Le grandezze che si debbono poter quantificare, e quindi misurare, sono; il numero delle cariche elettriche
che passano in un conduttore in un dato tempo, l'intensità della corrente elettrica che può passare in un
conduttore, la d.d.p. che si ha ai capi di un generatore e la resistenza che un circuito presenta al passaggio
della corrente elettrica. Anche in questo caso vi sono delle analogie con circuiti idraulici che aiutano a capire.
DISEGNO 7
P = pressione dell'acqua
R=
tubo di piccolo diametro che offre una certa
I = portata del tubo
resistenza allo scorrimento dell'acqua.
Q = quantità d'acqua, che in un dato tempo è passata per R.
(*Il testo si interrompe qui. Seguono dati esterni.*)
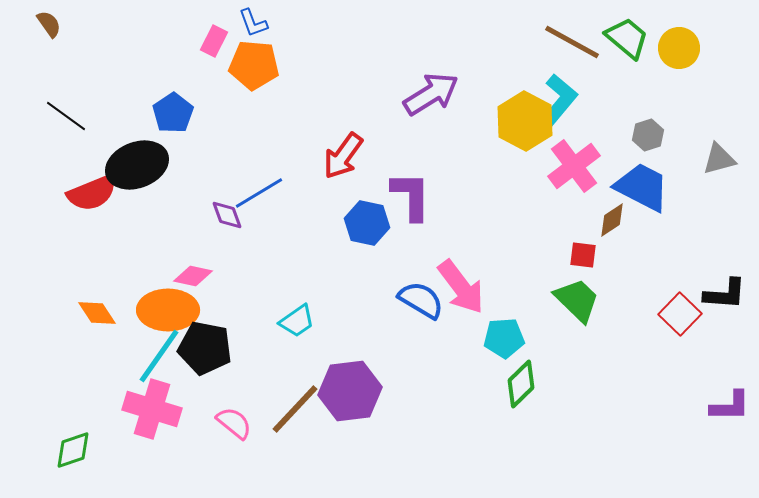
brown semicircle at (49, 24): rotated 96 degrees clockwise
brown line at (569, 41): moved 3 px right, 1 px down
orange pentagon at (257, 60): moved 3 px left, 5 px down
Nel disegno 7 vi è un serbatoio con dell'acqua che esercita una certa pressione verso il tubo. Tale pressione
è analoga alla massa di cariche elettriche (elettroni) presenti sul polo negativo di un generatore elettrico,
ossia la d.d.p. Tale d.d.p. si misura in Volt ( V ). Il tubo, indicato con R, oppone una certa resistenza al
deflusso dell'acqua così come un conduttore offre una certa resistenza al passaggio delle cariche elettriche,
tale resistenza si indica con R e l'unità di misura è l'Ohm ( ). La portata del tubo, indicata con I, è analoga
all'intensità della corrente elettrica che può passare in un conduttore, viene indicata appunto con I e l'unità di
misura è l' Ampere ( A ). In Q vi è la quantità d'acqua che in un dato tempo è passata all'interno del tubo R
analogamente alla quantità di cariche elettriche che in un dato tempo passano in un conduttore. Tale
quantità è indicata con Q ed è espressa in Coulomb. Si può dire che il coulomb è la quantità di elettricità
mentre l'ampere è l' intensità della corrente e tra le due unità esistono le seguenti relazioni: 1 ampere
equivale a 1 coulomb/sec., 1 coulomb equivale a 1 ampere x sec. (1 coulomb corrisponde alla carica totale
di 6,28 x 10 alla 18ma elettroni) Da quanto esposto appare evidente che esiste una relazione tra le
grandezze elettriche, relazione espressa da una semplice, ma rigorosamente esatta, legge di Ohm, così
chiamata in onore del professore di fisica e matematica che la scoprì nel 1827. Tale legge si è dimostrata
esatta al punto che tutt'ora si usa il termine assoluto. 1 V assoluto è la d.d.p. necessaria a far circolare una
corrente di 1 A assoluto in una R di 1
assoluto, di conseguenza la I è uguale al rapporto tra f.e.m. e la R.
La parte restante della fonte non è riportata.